Notre étude du travail de Pierre-André Valade relève d’une musicologie empirique (telle que définie ici) en ce qu’elle vise à décrire des connaissance extérieures à l’analyste et dont il ne pourrait rien savoir (ou si peu) sans enquête ni méthode spécifiques ; l’empirie en question est d’emblée située dans le temps et l’espace, prise dans une culture technique et technologique de la musique, objet d’une conscience et d’une activité. La partition, la lecture, l’écoute, les gestes instrumentaux… sont donc étudiés autant que possible en relation avec le milieu et la situation où ils apparaissent.
Les méthodes de recueil de données mises en œuvre dans cette étude obéissent à cette nécessité de documenter le caractère situé dynamiquement, matériellement et socialement, et vécu de la cognition humaine : elles s’ajustent aux contenus, aux matériaux, aux lieux et aux temporalités de l’activité considérée.
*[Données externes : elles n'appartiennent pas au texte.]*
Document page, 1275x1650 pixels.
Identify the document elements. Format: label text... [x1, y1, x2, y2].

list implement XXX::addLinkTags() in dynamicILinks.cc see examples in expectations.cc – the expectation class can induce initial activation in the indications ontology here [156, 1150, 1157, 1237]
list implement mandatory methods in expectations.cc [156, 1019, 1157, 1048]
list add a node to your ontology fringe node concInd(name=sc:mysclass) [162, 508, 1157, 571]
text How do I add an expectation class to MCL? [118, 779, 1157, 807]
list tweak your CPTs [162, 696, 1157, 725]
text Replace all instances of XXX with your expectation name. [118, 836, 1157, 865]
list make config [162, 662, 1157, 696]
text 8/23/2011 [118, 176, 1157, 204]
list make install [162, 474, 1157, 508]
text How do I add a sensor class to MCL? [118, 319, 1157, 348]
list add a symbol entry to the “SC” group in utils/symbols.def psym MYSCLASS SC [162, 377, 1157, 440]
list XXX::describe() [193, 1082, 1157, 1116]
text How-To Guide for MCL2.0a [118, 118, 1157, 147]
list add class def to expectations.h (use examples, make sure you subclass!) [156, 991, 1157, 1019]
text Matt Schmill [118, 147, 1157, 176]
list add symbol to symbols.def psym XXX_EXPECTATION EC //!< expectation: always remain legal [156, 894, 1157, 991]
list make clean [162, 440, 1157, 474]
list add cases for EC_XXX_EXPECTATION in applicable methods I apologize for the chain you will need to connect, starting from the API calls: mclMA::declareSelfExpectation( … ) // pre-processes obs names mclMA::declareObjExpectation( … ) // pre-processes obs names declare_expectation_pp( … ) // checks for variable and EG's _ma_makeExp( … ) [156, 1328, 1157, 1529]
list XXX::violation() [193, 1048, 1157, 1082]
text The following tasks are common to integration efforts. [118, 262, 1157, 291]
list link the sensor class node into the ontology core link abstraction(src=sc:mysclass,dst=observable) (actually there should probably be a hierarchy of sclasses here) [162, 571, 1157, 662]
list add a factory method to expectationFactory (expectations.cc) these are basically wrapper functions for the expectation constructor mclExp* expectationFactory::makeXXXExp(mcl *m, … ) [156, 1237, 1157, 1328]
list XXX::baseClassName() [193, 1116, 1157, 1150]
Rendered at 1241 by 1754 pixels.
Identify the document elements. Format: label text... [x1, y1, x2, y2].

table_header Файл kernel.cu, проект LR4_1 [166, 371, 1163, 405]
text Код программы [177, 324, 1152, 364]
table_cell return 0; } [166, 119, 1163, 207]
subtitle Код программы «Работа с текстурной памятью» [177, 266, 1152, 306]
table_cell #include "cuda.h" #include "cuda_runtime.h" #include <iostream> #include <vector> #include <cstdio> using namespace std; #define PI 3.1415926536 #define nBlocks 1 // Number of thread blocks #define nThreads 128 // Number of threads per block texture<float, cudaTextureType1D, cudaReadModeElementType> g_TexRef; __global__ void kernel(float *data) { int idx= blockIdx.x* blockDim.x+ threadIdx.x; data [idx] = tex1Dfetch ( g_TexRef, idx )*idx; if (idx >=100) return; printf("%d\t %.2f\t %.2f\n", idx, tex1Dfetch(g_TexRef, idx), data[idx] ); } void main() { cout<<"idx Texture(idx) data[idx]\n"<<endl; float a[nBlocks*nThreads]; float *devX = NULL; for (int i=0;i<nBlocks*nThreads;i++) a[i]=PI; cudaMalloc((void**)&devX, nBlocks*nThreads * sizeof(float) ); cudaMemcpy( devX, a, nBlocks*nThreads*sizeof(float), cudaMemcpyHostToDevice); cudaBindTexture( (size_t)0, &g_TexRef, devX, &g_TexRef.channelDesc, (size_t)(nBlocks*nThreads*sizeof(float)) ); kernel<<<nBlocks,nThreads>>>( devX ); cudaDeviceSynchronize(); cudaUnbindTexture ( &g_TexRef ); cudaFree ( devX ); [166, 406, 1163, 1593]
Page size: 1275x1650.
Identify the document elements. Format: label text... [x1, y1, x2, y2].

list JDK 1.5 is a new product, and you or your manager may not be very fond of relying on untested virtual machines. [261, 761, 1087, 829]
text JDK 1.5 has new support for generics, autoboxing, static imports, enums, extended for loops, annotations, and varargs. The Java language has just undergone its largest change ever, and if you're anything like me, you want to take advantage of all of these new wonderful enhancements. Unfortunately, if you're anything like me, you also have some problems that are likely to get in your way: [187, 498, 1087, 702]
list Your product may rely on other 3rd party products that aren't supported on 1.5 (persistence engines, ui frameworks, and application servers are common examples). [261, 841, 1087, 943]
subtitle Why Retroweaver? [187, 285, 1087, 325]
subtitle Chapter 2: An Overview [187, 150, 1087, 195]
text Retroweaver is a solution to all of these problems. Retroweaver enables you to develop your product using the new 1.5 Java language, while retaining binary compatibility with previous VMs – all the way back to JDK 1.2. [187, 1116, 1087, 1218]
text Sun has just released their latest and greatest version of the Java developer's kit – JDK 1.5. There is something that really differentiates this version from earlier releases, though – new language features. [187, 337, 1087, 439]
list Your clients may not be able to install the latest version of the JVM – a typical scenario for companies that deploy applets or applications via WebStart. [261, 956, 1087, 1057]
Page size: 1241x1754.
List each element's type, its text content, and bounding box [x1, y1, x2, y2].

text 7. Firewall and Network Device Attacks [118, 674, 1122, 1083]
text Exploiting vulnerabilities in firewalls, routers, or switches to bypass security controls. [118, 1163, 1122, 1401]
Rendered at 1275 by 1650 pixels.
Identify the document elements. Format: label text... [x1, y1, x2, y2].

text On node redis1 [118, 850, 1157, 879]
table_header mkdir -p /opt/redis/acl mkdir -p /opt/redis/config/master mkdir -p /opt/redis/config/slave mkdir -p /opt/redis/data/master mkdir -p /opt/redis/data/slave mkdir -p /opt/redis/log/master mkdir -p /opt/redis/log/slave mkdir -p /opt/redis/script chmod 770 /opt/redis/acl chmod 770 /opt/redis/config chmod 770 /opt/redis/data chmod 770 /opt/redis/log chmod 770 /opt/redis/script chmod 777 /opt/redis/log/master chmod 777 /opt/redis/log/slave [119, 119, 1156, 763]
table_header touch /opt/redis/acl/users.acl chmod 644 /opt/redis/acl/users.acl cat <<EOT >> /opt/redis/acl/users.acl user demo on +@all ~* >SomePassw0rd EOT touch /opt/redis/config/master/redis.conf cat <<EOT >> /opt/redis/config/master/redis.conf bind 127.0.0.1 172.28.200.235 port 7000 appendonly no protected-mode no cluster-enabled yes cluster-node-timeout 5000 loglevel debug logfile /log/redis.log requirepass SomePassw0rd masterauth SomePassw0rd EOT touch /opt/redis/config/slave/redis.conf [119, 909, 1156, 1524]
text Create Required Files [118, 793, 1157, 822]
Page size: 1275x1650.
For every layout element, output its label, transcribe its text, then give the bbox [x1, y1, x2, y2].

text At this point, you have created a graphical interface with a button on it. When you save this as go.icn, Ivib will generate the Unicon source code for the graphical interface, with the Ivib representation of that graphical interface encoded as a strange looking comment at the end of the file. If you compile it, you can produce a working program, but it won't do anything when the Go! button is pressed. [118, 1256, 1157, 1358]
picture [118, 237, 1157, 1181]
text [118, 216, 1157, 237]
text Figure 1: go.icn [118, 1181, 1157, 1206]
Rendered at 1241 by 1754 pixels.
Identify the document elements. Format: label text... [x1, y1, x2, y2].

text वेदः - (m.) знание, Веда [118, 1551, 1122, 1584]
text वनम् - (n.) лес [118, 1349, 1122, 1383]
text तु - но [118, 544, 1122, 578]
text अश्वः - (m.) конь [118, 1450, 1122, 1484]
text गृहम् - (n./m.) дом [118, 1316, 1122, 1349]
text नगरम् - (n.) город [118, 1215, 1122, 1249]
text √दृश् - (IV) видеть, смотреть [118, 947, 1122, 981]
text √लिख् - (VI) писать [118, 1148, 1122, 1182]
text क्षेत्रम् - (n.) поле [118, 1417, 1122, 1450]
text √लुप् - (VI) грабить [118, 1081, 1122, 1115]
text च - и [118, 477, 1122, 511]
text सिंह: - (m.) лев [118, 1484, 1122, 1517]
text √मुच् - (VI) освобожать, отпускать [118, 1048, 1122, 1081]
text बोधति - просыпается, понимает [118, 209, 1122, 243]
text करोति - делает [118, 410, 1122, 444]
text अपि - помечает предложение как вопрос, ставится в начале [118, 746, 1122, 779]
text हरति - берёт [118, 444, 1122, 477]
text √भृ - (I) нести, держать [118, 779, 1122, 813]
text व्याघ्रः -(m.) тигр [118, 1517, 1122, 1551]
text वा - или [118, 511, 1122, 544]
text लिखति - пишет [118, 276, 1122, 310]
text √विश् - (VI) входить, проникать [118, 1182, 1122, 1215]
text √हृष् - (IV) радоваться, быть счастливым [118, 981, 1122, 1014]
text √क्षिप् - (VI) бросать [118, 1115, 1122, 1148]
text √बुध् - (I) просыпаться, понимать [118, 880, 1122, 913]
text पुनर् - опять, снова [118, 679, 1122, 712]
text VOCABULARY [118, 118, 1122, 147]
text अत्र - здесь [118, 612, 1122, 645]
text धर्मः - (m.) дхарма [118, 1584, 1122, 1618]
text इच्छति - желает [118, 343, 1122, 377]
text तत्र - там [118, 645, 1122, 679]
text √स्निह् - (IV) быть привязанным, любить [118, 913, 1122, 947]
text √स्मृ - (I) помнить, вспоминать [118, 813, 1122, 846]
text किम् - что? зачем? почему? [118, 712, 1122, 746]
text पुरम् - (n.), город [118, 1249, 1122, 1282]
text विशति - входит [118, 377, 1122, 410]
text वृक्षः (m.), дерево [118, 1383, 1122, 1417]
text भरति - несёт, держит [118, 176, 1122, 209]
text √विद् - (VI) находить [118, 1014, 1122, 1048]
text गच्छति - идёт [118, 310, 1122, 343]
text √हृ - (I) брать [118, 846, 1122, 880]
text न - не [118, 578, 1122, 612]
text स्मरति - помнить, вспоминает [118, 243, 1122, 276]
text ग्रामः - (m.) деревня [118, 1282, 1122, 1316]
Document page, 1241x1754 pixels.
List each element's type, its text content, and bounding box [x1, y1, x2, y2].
Ainsi, après un entretien préparatoire avec le chef d’orchestre (à son domicile, en août 2005) ayant permis de définir les choix préliminaires (à partir d’un parcours de plusieurs partitions qui venaient d’être jouées ou étaient en chantier, et du planning pour les mois qui suivaient), nous avons réalisé avec lui une série d’entretiens filmés en vidéo :
À chaque fois, P.-A. Valade dispose, comme il en a l’habitude pour travailler, de sa partition annotée, du plan de scène et des documents additifs insérés dans sa partition. Comme on pourra le constater dans les extraits commentés des données issues de cette étude, ces verbalisations simultanées et ces autoconfrontations ne se résument pas à la production de données verbales. S’y ajoutent des monstrations (de passages de la partition, de zones du plan de scène, d’annotations diverses, de documents additifs), des mimes (de ses propres gestes de direction d’orchestre en référence à la partition et au plan de scène) et des simulations (des gestes des divers musiciens de l’orchestre, des mélodies et des rythmes produits). Les questions de la part des chercheurs portent strictement, d’une part sur ces données verbales, monstrations, mimes et simulations au fur et à mesure de leur apparition, d’autre part sur leurs correspondants dans la partition annotée et dans les événements survenus lors des répétitions. Soulignons donc le caractère « écologique » de ces données qui, par construction, exploitent un potentiel de réflexivité propre à la direction d’orchestre et sont donc tout sauf des données d’observation brutes, au cadre indéfini et à l’homogénéité inconnue. Soulignons aussi l’originalité de notre focalisation, dans cette étude (et particulièrement dans le présent article), sur la préparation individuelle plutôt que sur la répétition collective ou le concert. Si ces derniers sont privilégiés dans de nombreuses études, c’est dans le cadre de démarches qui, contrairement à la nôtre, visent à décrire et expliquer la performance (collective) sans passer par la considération de l’activité humaine qui combine individuel et collectif et dont la temporalité excède largement le temps de la performance.
Rien d’étonnant, dans ces conditions, à ce que le chef d’orchestre produise à telle ou telle occasion une sorte d’analyse musicale, liée aux situations particulières simultanément mises en jeu : situations successives de préparation de l’exécution ; mais aussi situation (anticipée durant la préparation) de direction d’orchestre ; et bien sûr situation de verbalisation de ces deux sortes de situations, provoquée par notre étude. Le statut de ce discours quasi analytique sur la musique – ou plutôt sur une exécution musicale en train de se constituer – reste à préciser, dans son unité comme dans sa multiplicité. Nous y reviendrons dans la troisième partie. Auparavant, nous analyserons la place, dans le travail de Valade, des annotations de la partition (en tant qu’elles peuvent nous renseigner sur l’appropriation et la réappropriation du texte musical dans son ensemble par son lecteur-interprète). En partant de ces annotations et des événements survenus durant les répétitions, qui constituent les principales accroches objectives des questions que nous lui avons posées, nous verrons qu’il est possible de préciser en quoi consistent pour P.-A. Valade la lecture et la relecture de la partition, et en quels points elles recoupent des enjeux d’interprétation à proprement parler.
N. B. : Dans la suite de cet article, les exemples extraits des données recueillies à l’automne 2005 comprendront à chaque fois : une transcription d’entretien et/ou l’extrait vidéo correspondant et/ou une citation de la partition (d’origine ou annotée).
Les transcriptions d’entretiens ont été récrites en collaboration avec P.-A. Valade, d’où de nombreuses différences volontaires entre la parole vive des extraits vidéos et sa version transcrite.